▶ The task:
Apart from the images, repeat the data below exactly as written.

▶ Data:
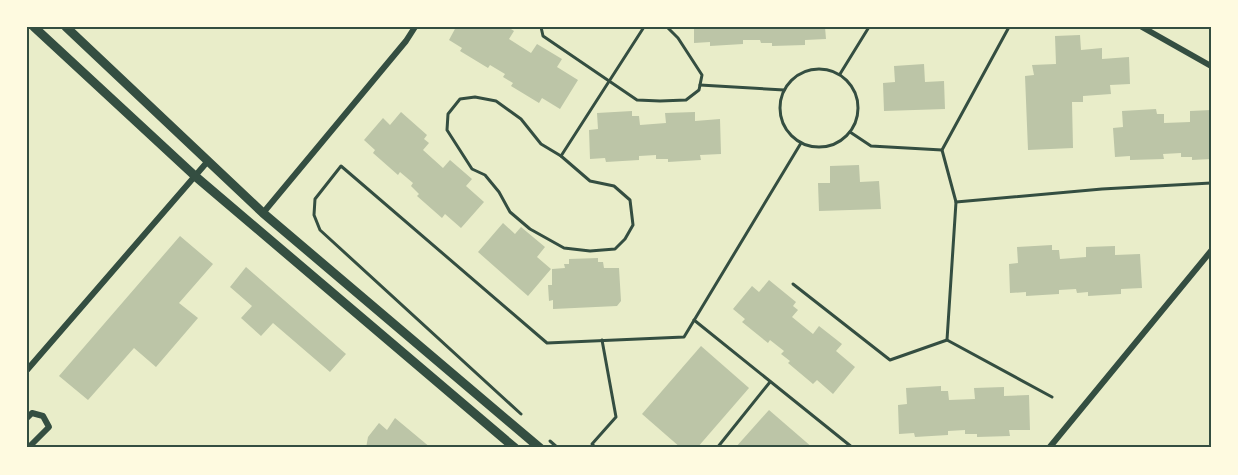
<svg xmlns="http://www.w3.org/2000/svg" width="1238" height="475" viewBox="0 0 1238 475" font-family="Helvetica,sans-serif">
  <rect width="100%" height="100%" fill="#e9edc9"/>
  <g fill="#bcc5a7">
    <polygon points="456,27 508,27 514,31 509,39 531,53 537,44 562,59 557,67 578,80 560,109 542,98 539,103 511,86 513,83 503,77 505,74 490,65 488,68 460,51 462,48 449,40"/>
    <polygon points="694,27 825,27 826,39 805,40 805,45 772,46 772,43 761,43 760,40 743,40 743,44 710,46 710,42 694,43"/>
    <polygon points="1080,35 1081,50 1102,48 1102,59 1129,57 1130,84 1110,85 1111,94 1083,96 1083,102 1072,102 1073,148 1028,150 1025,76 1034,75 1032,65 1056,64 1055,36"/>
    <polygon points="924,64 925,82 944,81 945,109 884,111 883,83 895,82 894,66"/>
    <polygon points="1156,109 1157,114 1164,114 1164,123 1190,122 1190,111 1211,110 1211,159 1192,160 1192,157 1181,157 1181,153 1163,154 1164,159 1130,160 1130,156 1115,157 1113,128 1123,127 1122,111"/>
    <polygon points="632,111 632,116 639,116 640,125 666,123 665,113 695,112 695,121 720,119 721,154 700,155 701,160 668,162 668,159 656,159 656,155 639,156 639,160 606,162 605,158 590,159 589,130 598,129 597,113"/>
    <polygon points="401,112 427,135 424,139 429,143 423,150 443,168 450,160 472,179 466,186 484,202 461,228 445,214 442,218 417,196 419,194 411,186 413,183 400,172 398,175 373,153 375,150 364,140 383,118 390,125"/>
    <polygon points="859,165 860,182 879,181 881,209 819,211 818,183 830,183 830,166"/>
    <polygon points="503,223 515,234 521,227 545,247 537,257 551,269 528,296 478,252"/>
    <polygon points="180,236 213,264 179,303 198,318 156,367 134,348 88,400 59,376"/>
    <polygon points="1052,245 1052,250 1059,250 1060,259 1086,257 1086,247 1115,246 1115,255 1140,254 1142,288 1121,289 1121,294 1088,296 1088,292 1077,293 1076,289 1059,290 1059,294 1026,296 1026,292 1010,293 1009,264 1018,263 1017,247"/>
    <polygon points="598,258 598,262 603,262 604,268 619,268 621,301 617,306 553,309 553,300 549,301 548,285 552,285 552,269 565,268 564,264 569,264 569,259"/>
    <polygon points="246,267 346,354 330,372 273,323 261,336 241,318 252,306 230,287"/>
    <polygon points="769,280 796,302 793,306 798,310 792,317 813,334 819,326 842,344 836,351 855,367 833,394 817,380 813,384 788,363 790,361 781,354 784,351 770,340 768,343 742,322 745,319 733,309 752,286 759,292"/>
    <polygon points="701,346 749,388 697,448 681,448 642,414"/>
    <polygon points="941,386 941,391 948,391 949,400 975,399 974,388 1004,387 1004,396 1029,395 1030,430 1009,430 1010,436 977,437 977,434 965,434 965,430 948,431 948,435 915,437 914,433 899,434 898,405 907,404 906,388"/>
    <polygon points="769,410 813,448 735,448"/>
    <polygon points="395,418 431,448 366,448 368,437 379,423 387,430"/>
  </g>
  <g fill="none" stroke-linecap="round" stroke-linejoin="round">
    <g stroke="#344e41" stroke-width="3">
      <polyline points="541,27 543,36 637,100 660,101 686,100 699,90 702,75 678,38 667,27"/>
      <polyline points="1009,27 942,150 956,202 1102,189 1211,183"/>
      <circle cx="819" cy="108" r="39"/>
      <polyline points="840,74 869,27"/>
      <polyline points="700,85 784,90"/>
      <polygon points="475,97 496,101 521,119 541,144 561,156 590,181 614,186 630,200 633,225 625,239 615,249 590,251 564,248 530,229 510,212 499,192 485,175 472,169 447,130 448,114 460,99"/>
      <polyline points="850,132 871,146 942,150"/>
      <polyline points="561,156 644,27"/>
      <polyline points="956,202 947,340 1052,397"/>
      <polyline points="793,284 890,360 947,340"/>
      <polyline points="694,320 853,448"/>
      <polyline points="521,414 320,230 314,215 315,199 341,166 547,343 684,337 801,143"/>
      <polyline points="550,441 558,448"/>
      <polyline points="596,448 592,444 616,417 602,340"/>
      <polyline points="717,448 770,382"/>
    </g>
    <g stroke="#344e41" stroke-width="6">
      <polyline points="1142,27 1211,66"/>
      <polyline points="263,213 406,41 415,27"/>
      <polyline points="27,370 208,161"/>
      <polyline points="27,418 32,413 43,416 49,427 28,448"/>
      <polyline points="1049,448 1211,251"/>
    </g>
    <g stroke="#344e41" stroke-width="9">
      <polyline points="34,27 195,176 515,448"/>
      <polyline points="66,27 263,213 540,448"/>
    </g>
  </g>
  <rect width="1238" height="475" fill="none" stroke="#fefae0" stroke-width="57"/>
  <rect x="28" y="28" width="1182" height="418" fill="none" stroke="#344e41" stroke-width="2"/>
</svg>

▶ Result below:
<svg xmlns="http://www.w3.org/2000/svg" width="1238" height="475" viewBox="0 0 1238 475" font-family="Helvetica,sans-serif">
  <rect width="100%" height="100%" fill="#e9edc9"/>
  <g fill="#bcc5a7">
    <polygon points="456,27 508,27 514,31 509,39 531,53 537,44 562,59 557,67 578,80 560,109 542,98 539,103 511,86 513,83 503,77 505,74 490,65 488,68 460,51 462,48 449,40"/>
    <polygon points="694,27 825,27 826,39 805,40 805,45 772,46 772,43 761,43 760,40 743,40 743,44 710,46 710,42 694,43"/>
    <polygon points="1080,35 1081,50 1102,48 1102,59 1129,57 1130,84 1110,85 1111,94 1083,96 1083,102 1072,102 1073,148 1028,150 1025,76 1034,75 1032,65 1056,64 1055,36"/>
    <polygon points="924,64 925,82 944,81 945,109 884,111 883,83 895,82 894,66"/>
    <polygon points="1156,109 1157,114 1164,114 1164,123 1190,122 1190,111 1211,110 1211,159 1192,160 1192,157 1181,157 1181,153 1163,154 1164,159 1130,160 1130,156 1115,157 1113,128 1123,127 1122,111"/>
    <polygon points="632,111 632,116 639,116 640,125 666,123 665,113 695,112 695,121 720,119 721,154 700,155 701,160 668,162 668,159 656,159 656,155 639,156 639,160 606,162 605,158 590,159 589,130 598,129 597,113"/>
    <polygon points="401,112 427,135 424,139 429,143 423,150 443,168 450,160 472,179 466,186 484,202 461,228 445,214 442,218 417,196 419,194 411,186 413,183 400,172 398,175 373,153 375,150 364,140 383,118 390,125"/>
    <polygon points="859,165 860,182 879,181 881,209 819,211 818,183 830,183 830,166"/>
    <polygon points="503,223 515,234 521,227 545,247 537,257 551,269 528,296 478,252"/>
    <polygon points="180,236 213,264 179,303 198,318 156,367 134,348 88,400 59,376"/>
    <polygon points="1052,245 1052,250 1059,250 1060,259 1086,257 1086,247 1115,246 1115,255 1140,254 1142,288 1121,289 1121,294 1088,296 1088,292 1077,293 1076,289 1059,290 1059,294 1026,296 1026,292 1010,293 1009,264 1018,263 1017,247"/>
    <polygon points="598,258 598,262 603,262 604,268 619,268 621,301 617,306 553,309 553,300 549,301 548,285 552,285 552,269 565,268 564,264 569,264 569,259"/>
    <polygon points="246,267 346,354 330,372 273,323 261,336 241,318 252,306 230,287"/>
    <polygon points="769,280 796,302 793,306 798,310 792,317 813,334 819,326 842,344 836,351 855,367 833,394 817,380 813,384 788,363 790,361 781,354 784,351 770,340 768,343 742,322 745,319 733,309 752,286 759,292"/>
    <polygon points="701,346 749,388 697,448 681,448 642,414"/>
    <polygon points="941,386 941,391 948,391 949,400 975,399 974,388 1004,387 1004,396 1029,395 1030,430 1009,430 1010,436 977,437 977,434 965,434 965,430 948,431 948,435 915,437 914,433 899,434 898,405 907,404 906,388"/>
    <polygon points="769,410 813,448 735,448"/>
    <polygon points="395,418 431,448 366,448 368,437 379,423 387,430"/>
  </g>
  <g fill="none" stroke-linecap="round" stroke-linejoin="round">
    <g stroke="#344e41" stroke-width="3">
      <polyline points="541,27 543,36 637,100 660,101 686,100 699,90 702,75 678,38 667,27"/>
      <polyline points="1009,27 942,150 956,202 1102,189 1211,183"/>
      <circle cx="819" cy="108" r="39"/>
      <polyline points="840,74 869,27"/>
      <polyline points="700,85 784,90"/>
      <polygon points="475,97 496,101 521,119 541,144 561,156 590,181 614,186 630,200 633,225 625,239 615,249 590,251 564,248 530,229 510,212 499,192 485,175 472,169 447,130 448,114 460,99"/>
      <polyline points="850,132 871,146 942,150"/>
      <polyline points="561,156 644,27"/>
      <polyline points="956,202 947,340 1052,397"/>
      <polyline points="793,284 890,360 947,340"/>
      <polyline points="694,320 853,448"/>
      <polyline points="521,414 320,230 314,215 315,199 341,166 547,343 684,337 801,143"/>
      <polyline points="550,441 558,448"/>
      <polyline points="596,448 592,444 616,417 602,340"/>
      <polyline points="717,448 770,382"/>
    </g>
    <g stroke="#344e41" stroke-width="6">
      <polyline points="1142,27 1211,66"/>
      <polyline points="263,213 406,41 415,27"/>
      <polyline points="27,370 208,161"/>
      <polyline points="27,418 32,413 43,416 49,427 28,448"/>
      <polyline points="1049,448 1211,251"/>
    </g>
    <g stroke="#344e41" stroke-width="9">
      <polyline points="34,27 195,176 515,448"/>
      <polyline points="66,27 263,213 540,448"/>
    </g>
  </g>
  <rect width="1238" height="475" fill="none" stroke="#fefae0" stroke-width="57"/>
  <rect x="28" y="28" width="1182" height="418" fill="none" stroke="#344e41" stroke-width="2"/>
</svg>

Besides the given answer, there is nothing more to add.